Kein Sieg für Schalkes Leihspieler Wasinski und Hamache

Nicht nur der FC Schalke 04 verpasste am vergangenen Wochenende einen Sieg. Auch Leihspieler Ilyes Hamache (22) und Martin Wasinski (21) mussten sich mit einer Punkteteilung begnügen.
Der Dritte aus dem königsblauen Leih-Trio befindet sich noch in der Winterpause. Für Steve Noode und Union Titus Petingen rollt das runde Leder in Luxemburg erst wieder in zwei Wochen. Der Tabellenvorletzte der BGL Ligue gastiert am 8. Februar bei Victoria Rosport, das lediglich drei Plätze und fünf Punkte besser dasteht.
Auch wenn Petingen vom Abstieg bedroht ist, hat sich die Leihe für den Innenverteidiger aus Kamerun gelohnt. Lediglich in der ersten Pokalrunde zählte er nicht zum Kader. In den übrigen 16 Partien seines Teams verpasste er lediglich drei Spielminuten.
Abwehrkollege Wasinski hat sich bei seinem Klub RFC Lüttich ebenfalls als Stammkraft etabliert. Der 21-Jährige absolvierte seine 18 Einsätze sogar alle über die vollen 90 Minuten. Ihm gelangen ein Treffer und vier Torvorlagen.
Am zurückliegenden Samstag (24. Januar) spielte Lüttich bei Kellerkind RFC Seraing nach einer 2:0-Pausenführung lediglich 2:2. In der belgischen Challenger Pro League rutschte der RFC auf Rang sechs ab, befindet sich damit so gerade noch in den Play-off-Plätzen für den Aufstieg in die Jupiler Pro League.
Bereits am Dienstag (27. Januar) steht der nächste Spieltag auf dem Programm. Dann empfangen die Wallonen den Tabellendritten Lommel SK.
Hamache im Abstiegskampf
Erheblich dramatischer gestaltet sich die Tabellensituation für Hamache und den SC Amiens. Im Krisenduell gegen Stade Laval kamen die Nordfranzosen zu Hause nicht über ein torloses Unentschieden hinaus. In der Ligue 2 verharrt Amiens damit auf Relegationsrang 16 – weiterhin drei Zähler vor Laval.

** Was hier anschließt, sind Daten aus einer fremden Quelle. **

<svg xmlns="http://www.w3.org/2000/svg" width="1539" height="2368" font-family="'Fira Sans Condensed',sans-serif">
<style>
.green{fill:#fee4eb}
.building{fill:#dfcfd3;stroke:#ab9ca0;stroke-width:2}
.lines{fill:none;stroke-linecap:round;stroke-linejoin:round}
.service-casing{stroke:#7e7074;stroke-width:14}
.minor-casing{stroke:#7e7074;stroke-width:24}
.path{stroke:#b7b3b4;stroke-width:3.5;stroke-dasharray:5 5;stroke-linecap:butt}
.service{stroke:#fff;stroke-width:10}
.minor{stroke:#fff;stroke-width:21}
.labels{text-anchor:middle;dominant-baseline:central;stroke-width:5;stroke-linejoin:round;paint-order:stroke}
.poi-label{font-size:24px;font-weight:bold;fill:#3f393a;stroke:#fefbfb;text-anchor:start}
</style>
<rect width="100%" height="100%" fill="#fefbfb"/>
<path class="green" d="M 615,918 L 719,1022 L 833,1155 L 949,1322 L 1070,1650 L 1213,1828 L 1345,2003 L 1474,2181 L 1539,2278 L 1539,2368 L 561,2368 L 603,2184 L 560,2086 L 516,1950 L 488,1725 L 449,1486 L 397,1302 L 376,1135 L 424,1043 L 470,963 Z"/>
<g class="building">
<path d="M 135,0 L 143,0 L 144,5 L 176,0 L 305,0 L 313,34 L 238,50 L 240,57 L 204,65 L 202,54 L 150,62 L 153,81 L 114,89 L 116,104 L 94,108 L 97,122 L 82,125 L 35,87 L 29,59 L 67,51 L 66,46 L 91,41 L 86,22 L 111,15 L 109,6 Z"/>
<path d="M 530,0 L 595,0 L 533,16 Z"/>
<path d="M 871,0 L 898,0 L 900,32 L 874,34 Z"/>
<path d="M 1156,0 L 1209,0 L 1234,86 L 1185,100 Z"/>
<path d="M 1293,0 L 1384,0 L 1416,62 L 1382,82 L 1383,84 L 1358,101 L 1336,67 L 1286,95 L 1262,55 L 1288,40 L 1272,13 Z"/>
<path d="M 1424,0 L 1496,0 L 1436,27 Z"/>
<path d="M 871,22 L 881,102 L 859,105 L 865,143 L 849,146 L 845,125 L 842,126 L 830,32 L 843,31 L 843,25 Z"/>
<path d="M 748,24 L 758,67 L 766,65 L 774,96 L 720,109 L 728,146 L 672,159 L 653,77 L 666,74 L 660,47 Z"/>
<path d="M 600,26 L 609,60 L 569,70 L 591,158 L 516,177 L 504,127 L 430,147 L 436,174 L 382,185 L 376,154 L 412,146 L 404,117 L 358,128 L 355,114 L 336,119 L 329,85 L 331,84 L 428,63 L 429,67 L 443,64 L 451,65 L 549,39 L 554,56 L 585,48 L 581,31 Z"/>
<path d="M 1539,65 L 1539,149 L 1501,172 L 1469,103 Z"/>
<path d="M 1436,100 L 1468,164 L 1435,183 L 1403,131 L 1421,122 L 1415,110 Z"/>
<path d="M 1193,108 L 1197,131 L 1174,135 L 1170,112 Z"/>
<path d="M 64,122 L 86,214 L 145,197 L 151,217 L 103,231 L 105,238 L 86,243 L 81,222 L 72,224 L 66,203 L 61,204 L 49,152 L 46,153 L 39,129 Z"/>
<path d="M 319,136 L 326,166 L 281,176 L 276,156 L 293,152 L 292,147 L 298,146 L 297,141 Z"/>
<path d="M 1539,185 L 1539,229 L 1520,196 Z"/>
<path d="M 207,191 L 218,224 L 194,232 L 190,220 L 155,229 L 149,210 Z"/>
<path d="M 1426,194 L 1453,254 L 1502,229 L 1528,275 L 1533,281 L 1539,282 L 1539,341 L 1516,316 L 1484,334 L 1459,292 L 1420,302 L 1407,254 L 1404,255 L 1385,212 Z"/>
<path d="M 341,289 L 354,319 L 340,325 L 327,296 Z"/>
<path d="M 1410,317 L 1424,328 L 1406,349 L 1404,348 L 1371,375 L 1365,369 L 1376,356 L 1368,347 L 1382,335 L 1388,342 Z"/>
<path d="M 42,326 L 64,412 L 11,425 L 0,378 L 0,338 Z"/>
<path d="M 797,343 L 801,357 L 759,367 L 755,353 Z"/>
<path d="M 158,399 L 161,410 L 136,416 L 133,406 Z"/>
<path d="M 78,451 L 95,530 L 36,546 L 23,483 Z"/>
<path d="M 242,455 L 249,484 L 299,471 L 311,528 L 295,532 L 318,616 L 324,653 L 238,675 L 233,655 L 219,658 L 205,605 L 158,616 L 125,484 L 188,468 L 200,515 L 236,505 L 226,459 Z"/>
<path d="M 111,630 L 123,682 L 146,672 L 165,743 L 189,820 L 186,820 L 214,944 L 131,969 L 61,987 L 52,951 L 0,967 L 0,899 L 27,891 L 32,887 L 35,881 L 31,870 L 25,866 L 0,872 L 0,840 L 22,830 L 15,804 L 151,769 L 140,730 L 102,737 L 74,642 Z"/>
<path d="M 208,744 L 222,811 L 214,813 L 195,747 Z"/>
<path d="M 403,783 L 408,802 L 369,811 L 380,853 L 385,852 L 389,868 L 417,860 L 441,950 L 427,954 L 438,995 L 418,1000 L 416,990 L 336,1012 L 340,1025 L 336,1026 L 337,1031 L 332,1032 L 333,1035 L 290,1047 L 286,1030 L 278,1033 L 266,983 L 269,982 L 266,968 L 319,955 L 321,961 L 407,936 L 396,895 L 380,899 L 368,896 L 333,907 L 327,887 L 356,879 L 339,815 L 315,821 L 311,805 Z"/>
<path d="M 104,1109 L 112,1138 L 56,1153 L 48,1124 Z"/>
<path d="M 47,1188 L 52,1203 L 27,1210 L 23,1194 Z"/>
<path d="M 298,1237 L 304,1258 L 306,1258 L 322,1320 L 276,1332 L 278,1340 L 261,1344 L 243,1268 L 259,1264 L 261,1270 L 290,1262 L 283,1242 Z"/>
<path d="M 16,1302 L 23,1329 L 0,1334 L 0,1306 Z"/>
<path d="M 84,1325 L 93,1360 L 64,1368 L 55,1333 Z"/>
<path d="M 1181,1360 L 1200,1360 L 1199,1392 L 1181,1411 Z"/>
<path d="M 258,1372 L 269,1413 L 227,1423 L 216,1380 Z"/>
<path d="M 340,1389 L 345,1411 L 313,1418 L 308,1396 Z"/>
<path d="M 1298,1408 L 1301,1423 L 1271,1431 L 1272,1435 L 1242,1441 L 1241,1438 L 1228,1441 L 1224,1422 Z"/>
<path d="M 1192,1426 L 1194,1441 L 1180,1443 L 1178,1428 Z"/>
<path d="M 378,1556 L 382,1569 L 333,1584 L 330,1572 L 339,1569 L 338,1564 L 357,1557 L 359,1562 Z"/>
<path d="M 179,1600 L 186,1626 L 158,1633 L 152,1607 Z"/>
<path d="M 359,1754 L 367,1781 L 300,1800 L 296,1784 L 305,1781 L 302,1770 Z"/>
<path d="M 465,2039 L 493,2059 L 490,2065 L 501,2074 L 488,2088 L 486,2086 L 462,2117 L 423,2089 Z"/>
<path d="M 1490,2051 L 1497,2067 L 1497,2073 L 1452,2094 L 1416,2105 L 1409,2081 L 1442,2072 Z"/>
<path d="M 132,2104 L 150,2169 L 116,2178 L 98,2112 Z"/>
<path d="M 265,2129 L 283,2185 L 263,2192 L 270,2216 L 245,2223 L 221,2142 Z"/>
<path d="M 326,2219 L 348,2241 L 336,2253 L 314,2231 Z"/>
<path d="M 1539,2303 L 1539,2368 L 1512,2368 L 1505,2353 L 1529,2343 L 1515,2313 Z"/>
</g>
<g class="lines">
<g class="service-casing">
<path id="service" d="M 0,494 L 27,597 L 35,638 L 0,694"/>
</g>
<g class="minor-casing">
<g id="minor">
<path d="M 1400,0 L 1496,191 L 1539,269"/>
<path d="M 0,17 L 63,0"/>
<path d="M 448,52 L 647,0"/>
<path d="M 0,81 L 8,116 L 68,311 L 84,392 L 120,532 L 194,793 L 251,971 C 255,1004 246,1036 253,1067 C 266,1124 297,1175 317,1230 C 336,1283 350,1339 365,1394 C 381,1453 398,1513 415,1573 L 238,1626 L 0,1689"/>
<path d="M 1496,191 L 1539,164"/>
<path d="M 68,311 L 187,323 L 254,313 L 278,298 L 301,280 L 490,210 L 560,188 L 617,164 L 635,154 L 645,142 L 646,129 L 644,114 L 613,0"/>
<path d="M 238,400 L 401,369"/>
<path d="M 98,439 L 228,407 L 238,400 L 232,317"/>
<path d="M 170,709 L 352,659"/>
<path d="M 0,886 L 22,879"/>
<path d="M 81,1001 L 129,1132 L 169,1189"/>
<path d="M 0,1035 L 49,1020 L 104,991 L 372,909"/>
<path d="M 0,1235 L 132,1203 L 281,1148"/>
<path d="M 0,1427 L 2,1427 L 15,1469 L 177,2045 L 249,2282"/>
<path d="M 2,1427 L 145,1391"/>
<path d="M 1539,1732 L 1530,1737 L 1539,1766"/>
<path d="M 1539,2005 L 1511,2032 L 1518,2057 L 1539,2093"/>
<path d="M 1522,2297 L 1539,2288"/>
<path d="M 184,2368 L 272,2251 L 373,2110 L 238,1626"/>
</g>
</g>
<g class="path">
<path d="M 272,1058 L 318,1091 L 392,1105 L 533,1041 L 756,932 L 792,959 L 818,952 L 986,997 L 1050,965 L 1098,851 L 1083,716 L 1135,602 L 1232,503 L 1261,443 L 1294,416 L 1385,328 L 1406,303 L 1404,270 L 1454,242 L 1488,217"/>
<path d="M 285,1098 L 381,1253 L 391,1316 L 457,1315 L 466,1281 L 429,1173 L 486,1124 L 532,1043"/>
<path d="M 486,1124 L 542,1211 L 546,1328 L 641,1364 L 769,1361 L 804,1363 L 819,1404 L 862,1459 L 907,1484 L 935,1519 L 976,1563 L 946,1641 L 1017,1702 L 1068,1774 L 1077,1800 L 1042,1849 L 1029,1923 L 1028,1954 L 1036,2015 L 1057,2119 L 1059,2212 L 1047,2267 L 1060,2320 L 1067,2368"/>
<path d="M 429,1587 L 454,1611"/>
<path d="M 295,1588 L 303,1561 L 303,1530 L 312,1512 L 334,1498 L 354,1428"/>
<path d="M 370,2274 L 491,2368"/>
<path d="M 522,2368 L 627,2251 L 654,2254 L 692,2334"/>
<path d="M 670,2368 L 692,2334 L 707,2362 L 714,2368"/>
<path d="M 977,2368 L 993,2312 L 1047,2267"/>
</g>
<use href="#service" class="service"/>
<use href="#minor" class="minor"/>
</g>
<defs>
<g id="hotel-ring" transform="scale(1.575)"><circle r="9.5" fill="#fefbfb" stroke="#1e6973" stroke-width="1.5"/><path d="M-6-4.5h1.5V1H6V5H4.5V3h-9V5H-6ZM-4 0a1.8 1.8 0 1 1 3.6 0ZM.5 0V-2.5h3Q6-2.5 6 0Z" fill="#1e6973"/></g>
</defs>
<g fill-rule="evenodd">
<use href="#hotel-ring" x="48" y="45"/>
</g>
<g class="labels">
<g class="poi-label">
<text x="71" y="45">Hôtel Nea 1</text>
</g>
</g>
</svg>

Hamache stand am vergangenen Freitag (23. Januar) in der Startelf. Nach 70 Minuten hatte der Außenstürmer Feierabend. Die S04-Leihgabe hat sich bis heute keinen Stammplatz sichern können. Wettbewerbsübergreifend absolvierte er bislang 19 Einsätze (fünf Tore, ein Assist). In zwölf Partien reichte es für die Anfangsformation.
Amiens holte in der Ligue 2 aus den jüngsten neun Begegnungen nur einen Sieg bzw. vier Punkte. In der Tabelle stürzten die „Einhörner“ von Rang neun auf Platz 16 ab. Die nächste Chance, eine Trendwende einzuleiten, besteht am Freitag mit dem Auftritt bei dem drei Ränge und Zähler entfernten Tabellendreizehnten Grenoble Foot 38.